**Your objective**: What you return must match the records word for word, except that pictures are dropped.

**Record set**:
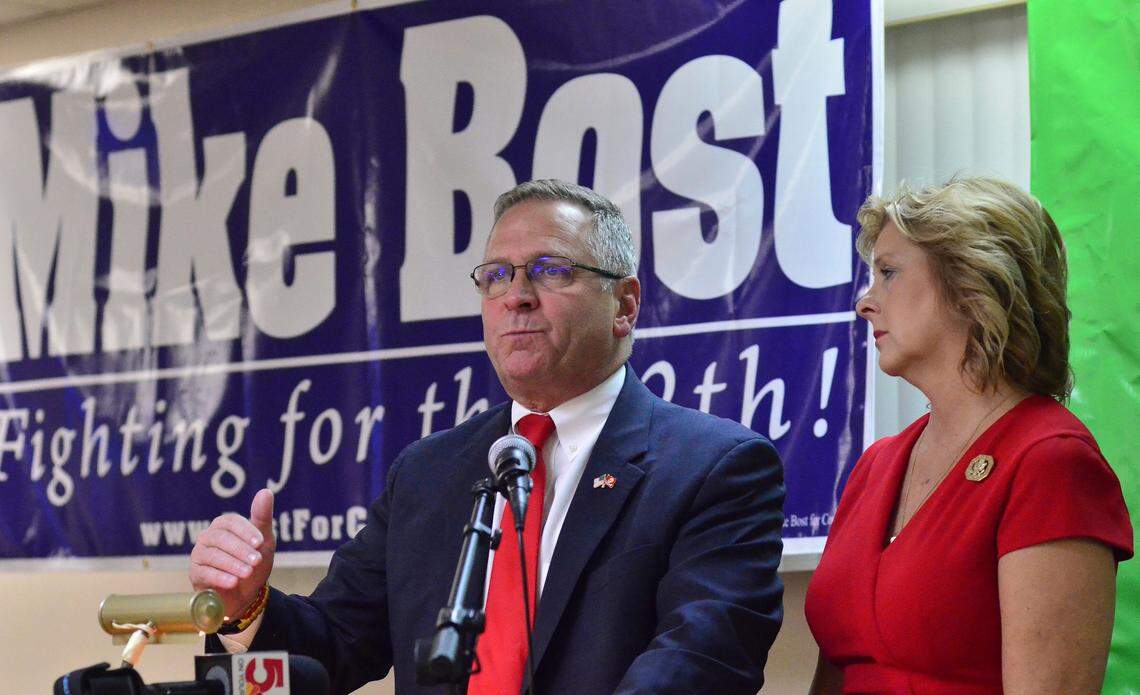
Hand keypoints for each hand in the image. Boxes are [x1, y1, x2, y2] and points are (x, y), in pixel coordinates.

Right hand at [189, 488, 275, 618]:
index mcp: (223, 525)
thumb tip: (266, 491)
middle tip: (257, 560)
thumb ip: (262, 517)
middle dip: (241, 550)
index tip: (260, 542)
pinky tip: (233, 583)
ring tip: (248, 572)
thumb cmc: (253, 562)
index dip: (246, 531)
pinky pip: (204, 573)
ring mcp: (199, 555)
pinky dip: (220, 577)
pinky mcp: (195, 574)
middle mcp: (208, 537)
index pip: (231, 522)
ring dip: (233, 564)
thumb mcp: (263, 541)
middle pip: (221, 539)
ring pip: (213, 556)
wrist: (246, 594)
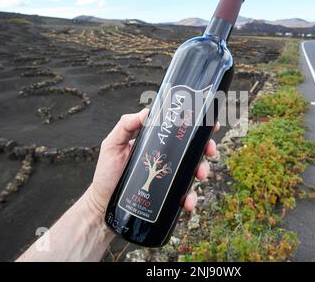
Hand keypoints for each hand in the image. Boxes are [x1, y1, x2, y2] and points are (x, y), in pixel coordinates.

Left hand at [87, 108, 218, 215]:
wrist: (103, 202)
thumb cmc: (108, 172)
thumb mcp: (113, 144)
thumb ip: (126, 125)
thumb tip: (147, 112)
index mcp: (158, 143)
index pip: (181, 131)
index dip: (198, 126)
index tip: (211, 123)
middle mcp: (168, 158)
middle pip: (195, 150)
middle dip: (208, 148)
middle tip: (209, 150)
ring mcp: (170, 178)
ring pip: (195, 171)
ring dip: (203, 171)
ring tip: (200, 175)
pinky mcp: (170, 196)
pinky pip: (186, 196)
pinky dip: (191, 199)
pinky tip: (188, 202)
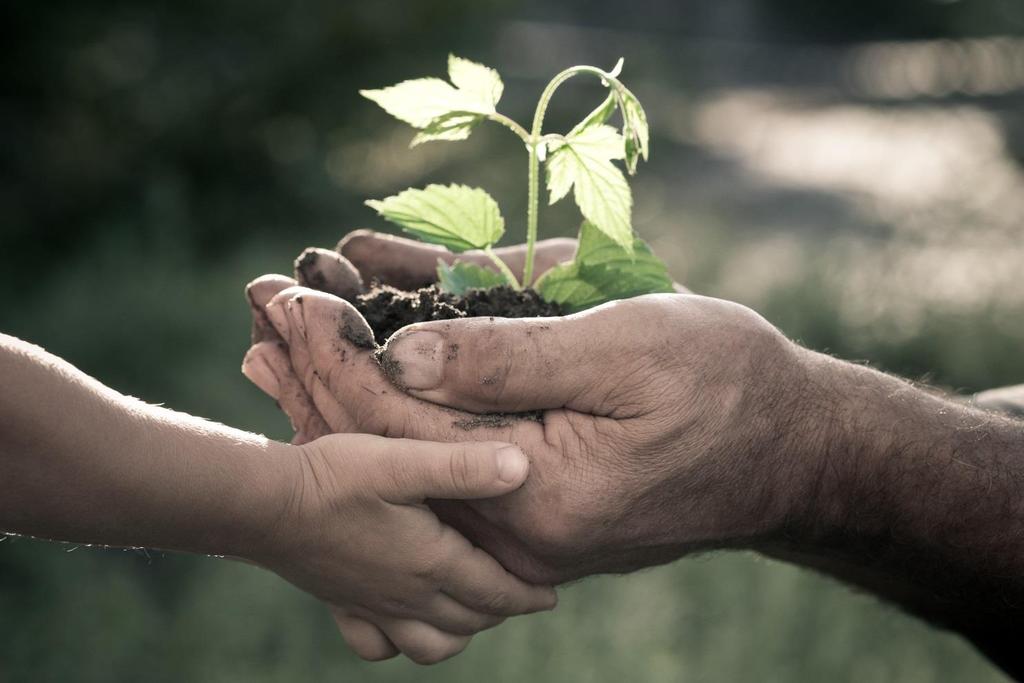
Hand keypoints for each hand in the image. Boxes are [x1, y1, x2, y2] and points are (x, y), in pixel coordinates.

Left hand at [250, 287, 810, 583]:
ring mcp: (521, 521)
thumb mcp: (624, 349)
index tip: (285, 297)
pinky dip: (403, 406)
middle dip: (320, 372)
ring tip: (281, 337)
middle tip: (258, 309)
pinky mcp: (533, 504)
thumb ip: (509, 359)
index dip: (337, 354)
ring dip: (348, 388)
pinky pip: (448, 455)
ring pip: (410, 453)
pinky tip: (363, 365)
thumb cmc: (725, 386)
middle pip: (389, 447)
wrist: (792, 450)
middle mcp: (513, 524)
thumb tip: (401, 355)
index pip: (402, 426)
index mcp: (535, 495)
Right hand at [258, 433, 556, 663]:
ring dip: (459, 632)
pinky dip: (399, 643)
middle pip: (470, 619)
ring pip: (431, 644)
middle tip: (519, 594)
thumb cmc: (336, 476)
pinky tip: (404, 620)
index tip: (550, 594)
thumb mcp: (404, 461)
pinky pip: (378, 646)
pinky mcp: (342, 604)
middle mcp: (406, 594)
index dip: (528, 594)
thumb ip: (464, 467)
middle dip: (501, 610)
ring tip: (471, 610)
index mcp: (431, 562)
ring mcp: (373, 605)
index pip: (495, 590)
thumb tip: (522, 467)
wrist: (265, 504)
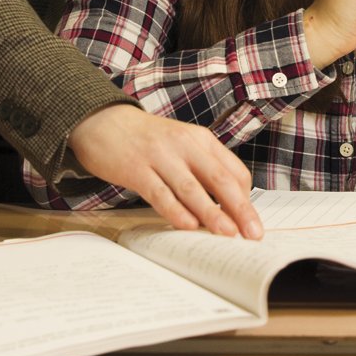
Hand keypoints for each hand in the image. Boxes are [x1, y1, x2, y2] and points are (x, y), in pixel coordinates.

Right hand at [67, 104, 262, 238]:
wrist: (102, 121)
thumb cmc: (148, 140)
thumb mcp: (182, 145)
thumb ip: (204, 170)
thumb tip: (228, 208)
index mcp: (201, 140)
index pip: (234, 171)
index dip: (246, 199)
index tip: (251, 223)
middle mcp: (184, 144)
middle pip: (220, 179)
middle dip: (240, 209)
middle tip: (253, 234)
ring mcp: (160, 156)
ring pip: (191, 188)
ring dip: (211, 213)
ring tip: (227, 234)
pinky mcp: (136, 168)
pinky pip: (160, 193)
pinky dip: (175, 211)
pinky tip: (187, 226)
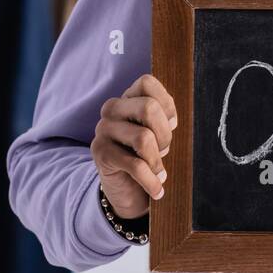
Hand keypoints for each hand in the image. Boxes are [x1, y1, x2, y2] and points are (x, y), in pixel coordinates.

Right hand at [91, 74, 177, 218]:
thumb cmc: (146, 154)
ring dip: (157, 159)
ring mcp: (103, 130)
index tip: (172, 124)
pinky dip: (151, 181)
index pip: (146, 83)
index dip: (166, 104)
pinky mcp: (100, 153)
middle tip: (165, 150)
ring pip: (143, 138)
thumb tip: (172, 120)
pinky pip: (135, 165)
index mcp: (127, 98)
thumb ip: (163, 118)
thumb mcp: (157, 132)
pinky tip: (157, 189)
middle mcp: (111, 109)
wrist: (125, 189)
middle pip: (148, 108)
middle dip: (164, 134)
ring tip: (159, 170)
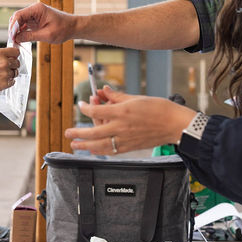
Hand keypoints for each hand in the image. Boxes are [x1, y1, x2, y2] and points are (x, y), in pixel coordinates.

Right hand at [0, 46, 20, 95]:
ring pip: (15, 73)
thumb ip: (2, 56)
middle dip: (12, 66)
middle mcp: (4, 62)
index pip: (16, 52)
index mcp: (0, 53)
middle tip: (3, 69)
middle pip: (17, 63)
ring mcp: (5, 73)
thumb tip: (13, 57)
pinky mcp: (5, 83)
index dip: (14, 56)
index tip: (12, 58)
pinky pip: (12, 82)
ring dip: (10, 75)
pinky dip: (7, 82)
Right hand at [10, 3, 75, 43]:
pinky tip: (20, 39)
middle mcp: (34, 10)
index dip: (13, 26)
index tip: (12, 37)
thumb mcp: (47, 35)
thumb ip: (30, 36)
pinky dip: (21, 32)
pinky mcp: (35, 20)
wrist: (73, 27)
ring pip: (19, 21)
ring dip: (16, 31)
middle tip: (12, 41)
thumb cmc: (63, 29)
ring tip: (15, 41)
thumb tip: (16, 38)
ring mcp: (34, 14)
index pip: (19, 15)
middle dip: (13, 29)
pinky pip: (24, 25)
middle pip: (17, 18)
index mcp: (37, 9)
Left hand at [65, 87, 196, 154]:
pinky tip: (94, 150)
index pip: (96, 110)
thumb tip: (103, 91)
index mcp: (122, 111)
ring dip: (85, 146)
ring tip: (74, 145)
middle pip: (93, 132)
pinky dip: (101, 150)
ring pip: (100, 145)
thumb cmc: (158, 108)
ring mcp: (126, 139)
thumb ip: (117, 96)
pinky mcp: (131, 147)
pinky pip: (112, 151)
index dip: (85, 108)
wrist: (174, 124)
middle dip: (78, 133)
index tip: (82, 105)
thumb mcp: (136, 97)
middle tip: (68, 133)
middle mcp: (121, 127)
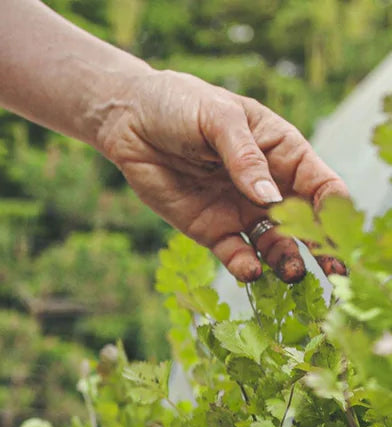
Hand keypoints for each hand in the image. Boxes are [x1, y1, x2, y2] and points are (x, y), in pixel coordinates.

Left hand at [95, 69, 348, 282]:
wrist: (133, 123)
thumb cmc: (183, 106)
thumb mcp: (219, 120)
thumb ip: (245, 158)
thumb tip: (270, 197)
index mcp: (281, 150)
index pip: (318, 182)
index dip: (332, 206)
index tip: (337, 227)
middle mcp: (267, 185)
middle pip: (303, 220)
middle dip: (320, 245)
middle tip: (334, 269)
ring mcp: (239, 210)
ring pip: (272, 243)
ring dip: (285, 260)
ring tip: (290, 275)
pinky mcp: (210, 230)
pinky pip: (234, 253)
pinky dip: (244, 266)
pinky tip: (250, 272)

**Response to the exercise**:
Hand keypoints for each hand in the image. Boxes are [x1, y1, x2, y2] and points are (x, y), in pixel coordinates.

Right hand at [189, 488, 275, 618]:
index mcp: (223, 525)
thumb tip: (266, 491)
middle tip: (257, 560)
thumb ip: (262, 517)
middle dip: (241, 550)
index tip: (260, 542)
pinky tip: (233, 583)
ring tip: (248, 572)
thumb cmc: (253, 562)
index dip: (246, 531)
pinky pip: (204, 573)
ring mcp: (199, 555)
pinky dip: (220, 577)
pinky mcp: (195, 574)
middle mcp: (208, 537)
index pip: (231, 522)
ring dip: (233, 564)
thumb mcp: (263, 541)
middle pip: (221, 539)
ring pip: (213, 556)
wrist: (246, 594)
Hand keypoints for each hand in the image. Boxes are [x1, y1, x2, y2] and points are (x, y), in pixel coordinates.

Left hand at [87, 108, 218, 215]:
wrist: (103, 202)
thumb cmc: (108, 172)
thumb mcp: (113, 144)
thumb ip: (126, 125)
thumb tip: (147, 112)
index mcp: (158, 143)
index pip: (181, 131)
index dip: (198, 126)
index tip: (211, 123)
middle mcp: (168, 158)
middle pip: (195, 150)
middle dip: (208, 148)
middle tip: (209, 150)
ring mcp: (170, 178)
ring pip: (195, 171)
ring dip: (203, 171)
ring tip: (200, 175)
pinky mcp: (170, 196)
pinky pip: (186, 196)
pinky dip: (191, 199)
pinky tip: (188, 202)
Hand keypoints for each hand in the image. Boxes are [x1, y1, x2, y2] and points are (x, y), in pixel coordinates.

Left hand at [250, 287, 810, 583]:
ring mcp: (521, 521)
thumb mcp: (624, 349)
index tip: (285, 297)
pinky dip: (403, 406)
middle dip: (320, 372)
ring tip: (281, 337)
middle tip: (258, 309)
pinky mcp: (533, 504)
thumb ip: (509, 359)
index dip: (337, 354)
ring dip: (348, 388)
pinky pip: (448, 455)
ring pip: (410, 453)
pinky tip: (363, 365)
thumb cmc: (725, 386)
middle pip: (389, 447)
wrist: (792, 450)
middle mcp: (513, 524)
thumb tip: (401, 355)
index pip: (402, 426)
index mcp: (535, 495)
Right hand at [258, 433, 556, 663]:
ring dip: (459, 632)
pinky dip: (399, 643)
middle pip: (470, 619)
ring pip: (431, 644)
middle tip: (519, 594)
thumb cmc: (336, 476)
pinky tip: (404, 620)
index tip: (550, 594)
thumb mcp: (404, 461)
pinky pip: (378, 646)
pinky mcp: (342, 604)
middle mcp: (406, 594)
index dip: (528, 594)
thumb ip: (464, 467)
middle dip: (501, 610)
ring tip: (471, 610)
index mcp: (431, 562)
ring mcp: (373, 605)
index pip: (495, 590)
thumb tip: (522, 467)
wrist: (265, 504)
Hand keypoints for each hand in the image. Boxes are [x1, y1, x2, y2] and points are (x, y), in pixel coordinates.

Right hand at [67, 104, 262, 238]:
wrist: (102, 121)
thumb cmc: (148, 140)
thumb mcp: (182, 145)
thumb ip: (204, 170)
thumb tip: (228, 208)
index mcp: (201, 140)
index pip: (234, 171)
index dip: (246, 199)
index tip: (251, 223)
middle mcp: (184, 144)
middle pip: (220, 179)
middle dip: (240, 209)
middle tip: (253, 234)
ring mcp: (160, 156)
ring pip: (191, 188)
ring dip: (211, 213)
ring tip: (227, 234)
pinky mcp: (136, 168)
pinky pip: (160, 193)
pinky dip: (175, 211)
pinky tip: (187, 226)
Hand keypoints for each hand in the image. Boxes are [x1, y1, x2, y2] and points are (x, y), in pixel coordinates.

Right hand at [91, 74, 177, 218]:
thumb cmc: (146, 154)
ring dip: (157, 159)
ring mcp: (103, 130)
index tip: (172, 124)
pinky dip: (151, 181)
index pip: (146, 83)
index dip: (166, 104)
pinky mcp: (100, 153)
middle tip: (165, 150)
ring pip: (143, 138)
thumb tip: (172, 120)
pinky pip: (135, 165)
index mcp: (127, 98)
thumb ip: (163, 118)
thumb mcp: (157, 132)
pinky tip: (157, 189)
middle mcp: (111, 109)
wrist: (125, 189)
middle pip: (148, 108)
middle dip: (164, 134)
ring tip: (159, 170)
Hand keypoints for each hand in the image. Boxes are [x1, y1, x2, y2] and points are (x, y), in pixel coordinates.

Right hand at [0, 46, 20, 95]:
ring pip: (15, 73)
thumb ip: (2, 56)
middle dip: (12, 66)
middle mcp: (4, 62)
index pip: (16, 52)
index mcp: (0, 53)
middle tip: (3, 69)
middle pip: (17, 63)
ring mcp: (5, 73)
thumb tip: (13, 57)
pinky mcp: (5, 83)
index dip: (14, 56)
index tip: (12, 58)
pinky pip: (12, 82)
ring dip: (10, 75)
pinky dip: (7, 82)
Right hand at [10, 3, 75, 43]:
pinky tip: (20, 39)
middle mcp: (34, 10)
index dip: (13, 26)
index tip: (12, 37)
thumb mcp: (47, 35)
thumb ip: (30, 36)
pinky dip: (21, 32)
pinky mcp: (35, 20)
wrist: (73, 27)
ring pip: (19, 21)
ring dip: (16, 31)
middle tip: (12, 41)
thumb cmc: (63, 29)
ring tip: (15, 41)
thumb tip: (16, 38)
ring mcp: (34, 14)
index pip: (19, 15)
middle dip: (13, 29)
pinky pip: (24, 25)
middle pip: (17, 18)
index mcp: (37, 9)
Left hand at [65, 87, 196, 154]:
pinky tip: (94, 150)
index pip: (96, 110)
thumb tip: (103, 91)
index mcp: (122, 111)
ring dip: (85, 146)
ring tip: (74, 145)
middle pip: (93, 132)
pinky dip: (101, 150)
ring pip: (100, 145)
thumb cmc: (158, 108)
ring mcp: (126, 139)
thumb ip: (117, 96)
pinky mcp: (131, 147)
pinky pip: (112, 151)
index dip: (85, 108)
wrist: (174, 124)
middle dip: (78, 133)
index tip: (82, 105)
thumb mcp: (136, 97)
middle tip: (68, 133)
middle mcp: (121, 127)
Hand keypoints for each hand in the image. Boxes are [x1, y1, x2, y2] and points are (x, y), in pixel coordinates.

Left hand at [95, 69, 348, 282]:
wrist: (133, 123)
thumb cmc: (183, 106)
thumb mcp: (219, 120)
thumb ip: (245, 158)
thumb tip: (270, 197)
index mcp: (281, 150)
index pip: (318, 182)
index dip: (332, 206)
index tip: (337, 227)
middle mcp: (267, 185)
middle pip: (303, 220)
middle dip: (320, 245)
middle tip: (334, 269)
ring mcp: (239, 210)
ring pip: (272, 243)
ring dip: (285, 260)
ring tip: (290, 275)
pinky mcp: (210, 230)
pinky pip: (234, 253)
pinky dip: (244, 266)
pinky tip: (250, 272)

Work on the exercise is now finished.